Fransız Le Figaro gazetesi referandumu Türkiye'nin AB üyeliği açısından değerlendiriyor:

"Başbakan tarihî değişim için çabaladı, demokrasiyi modernleşme ile uyumlu hale getirdi ve bu referandumla, Türkiye'nin eline AB'ye girme süreci için yeni bir koz geçeceğini dile getirdi. Brüksel'deki politikacılar referandum sonucunu memnuniyetle karşıladı. Türkiye kâğıt üstünde, AB yolunda anlamlı bir adım atmış görünüyor. Ancak denklem Türkiye için içte ve dışta aslında daha karışık. Referandum Türk toplumunun AB yolundaki engellerinin altını çiziyor. Resmî açıklamalarda Avrupa ufkunun, ülkenin demokratikleşmesi için önemli bir kaldıraç olduğu belirtiliyor. Ancak Avrupalılar'ın Türkiye'nin üyeliği konusundaki görüş ayrılığı içinde olması ya da üyeliğini reddetmesi yüzünden kamuoyunda bu konuda moralsizlik artıyor. Hükümet, sonraki reformların politik açıdan daha pahalıya malolabilecegini biliyor."
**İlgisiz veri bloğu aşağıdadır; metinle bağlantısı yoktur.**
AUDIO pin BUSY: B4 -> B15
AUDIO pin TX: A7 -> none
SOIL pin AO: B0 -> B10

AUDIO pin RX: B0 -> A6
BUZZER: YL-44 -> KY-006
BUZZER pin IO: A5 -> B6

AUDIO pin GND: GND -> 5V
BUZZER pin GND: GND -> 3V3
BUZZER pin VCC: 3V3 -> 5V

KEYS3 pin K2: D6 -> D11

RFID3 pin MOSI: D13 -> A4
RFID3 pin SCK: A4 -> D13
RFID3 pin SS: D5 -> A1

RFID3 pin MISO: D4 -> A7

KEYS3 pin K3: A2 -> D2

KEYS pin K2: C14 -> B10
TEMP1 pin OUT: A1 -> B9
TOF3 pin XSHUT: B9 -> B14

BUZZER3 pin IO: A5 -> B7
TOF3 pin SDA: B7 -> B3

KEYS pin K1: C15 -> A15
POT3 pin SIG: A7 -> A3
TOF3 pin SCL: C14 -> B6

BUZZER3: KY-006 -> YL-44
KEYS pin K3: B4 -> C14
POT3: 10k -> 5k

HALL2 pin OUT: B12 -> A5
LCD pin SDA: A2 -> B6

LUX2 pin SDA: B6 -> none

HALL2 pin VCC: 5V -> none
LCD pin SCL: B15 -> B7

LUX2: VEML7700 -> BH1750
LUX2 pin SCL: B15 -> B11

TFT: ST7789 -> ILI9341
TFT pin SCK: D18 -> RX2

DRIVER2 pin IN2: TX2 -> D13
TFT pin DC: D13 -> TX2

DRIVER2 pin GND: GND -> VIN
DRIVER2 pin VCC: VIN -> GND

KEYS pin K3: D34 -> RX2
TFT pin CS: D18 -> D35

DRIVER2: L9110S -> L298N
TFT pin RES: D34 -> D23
Danimarka’nın muhafazakâr Berlingske Tidende gazetesi değerlendirmesinde Türkiye'nin AB üyeliği için reformlara devam etmesi gerektiği görüşünde:

“Türkiye Başbakanı Recep Tayyip Erdoğan'ın şimdi güçlü bir silahı var. İstediği gibi özgür bir anayasaya ve Batı modelini esas alan bir demokrasi için gerekli temele sahip. Ama aynı zamanda bu Erdoğan'ın demokrasi anlayışı için de büyük bir sınav niteliği taşıyor. Türklerin neredeyse yarısı ona güvenmiyor, çünkü toplumu adım adım islamlaştırdığını görüyorlar. Erdoğan, Türkiye'de yeni değişiklikleri mümkün kılacak gelecek seçimleri kazanabilir. Umut edilsin ki bu değişiklikler, Türkiye'nin demokrasiye ve Batı'ya doğru ilerlemesi yönünde olsun. Aksi halde Türkiye AB üyeliğini unutabilir.”